(Data drawn from a collection)

──────────

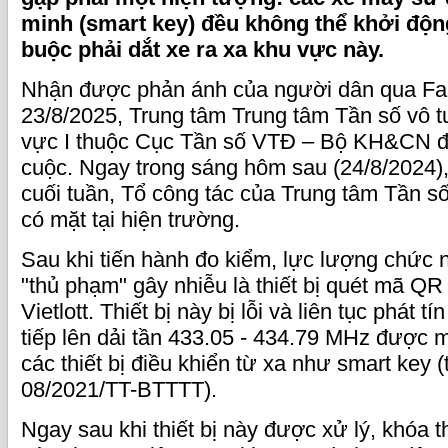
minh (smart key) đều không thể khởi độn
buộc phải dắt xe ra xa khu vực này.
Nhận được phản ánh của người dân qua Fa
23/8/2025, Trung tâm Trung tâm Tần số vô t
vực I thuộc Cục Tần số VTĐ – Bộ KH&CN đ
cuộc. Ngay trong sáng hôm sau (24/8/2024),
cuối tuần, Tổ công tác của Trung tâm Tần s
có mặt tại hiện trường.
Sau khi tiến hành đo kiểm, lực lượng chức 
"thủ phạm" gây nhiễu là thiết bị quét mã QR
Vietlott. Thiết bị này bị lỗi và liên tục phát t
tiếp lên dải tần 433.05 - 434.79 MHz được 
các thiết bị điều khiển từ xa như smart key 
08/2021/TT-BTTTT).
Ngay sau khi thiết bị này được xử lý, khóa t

──────────

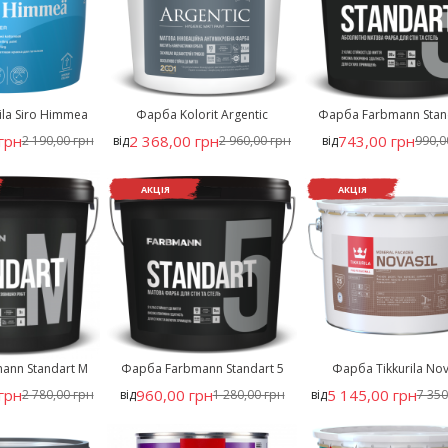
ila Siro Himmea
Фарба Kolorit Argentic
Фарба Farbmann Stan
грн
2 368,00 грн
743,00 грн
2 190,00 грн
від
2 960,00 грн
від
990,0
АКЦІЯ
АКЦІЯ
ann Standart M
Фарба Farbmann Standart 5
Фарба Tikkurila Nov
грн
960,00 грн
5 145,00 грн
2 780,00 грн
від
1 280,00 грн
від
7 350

──────────

- **Activity**: Starting at the line that contains "minh (smart key) đều không thể khởi độn", repeat each line word for word, ending with the line that contains "Ngay sau khi thiết bị này được xử lý, khóa t".

- **Result below**:
minh (smart key) đều không thể khởi độn
buộc phải dắt xe ra xa khu vực này.
Nhận được phản ánh của người dân qua Fa
23/8/2025, Trung tâm Trung tâm Tần số vô t
vực I thuộc Cục Tần số VTĐ – Bộ KH&CN đ
cuộc. Ngay trong sáng hôm sau (24/8/2024),
cuối tuần, Tổ công tác của Trung tâm Tần s
có mặt tại hiện trường.
Sau khi tiến hành đo kiểm, lực lượng chức 
"thủ phạm" gây nhiễu là thiết bị quét mã QR
Vietlott. Thiết bị này bị lỗi và liên tục phát t
tiếp lên dải tần 433.05 - 434.79 MHz được 
các thiết bị điều khiển từ xa như smart key 
08/2021/TT-BTTTT).
Ngay sau khi thiết bị này được xử lý, khóa t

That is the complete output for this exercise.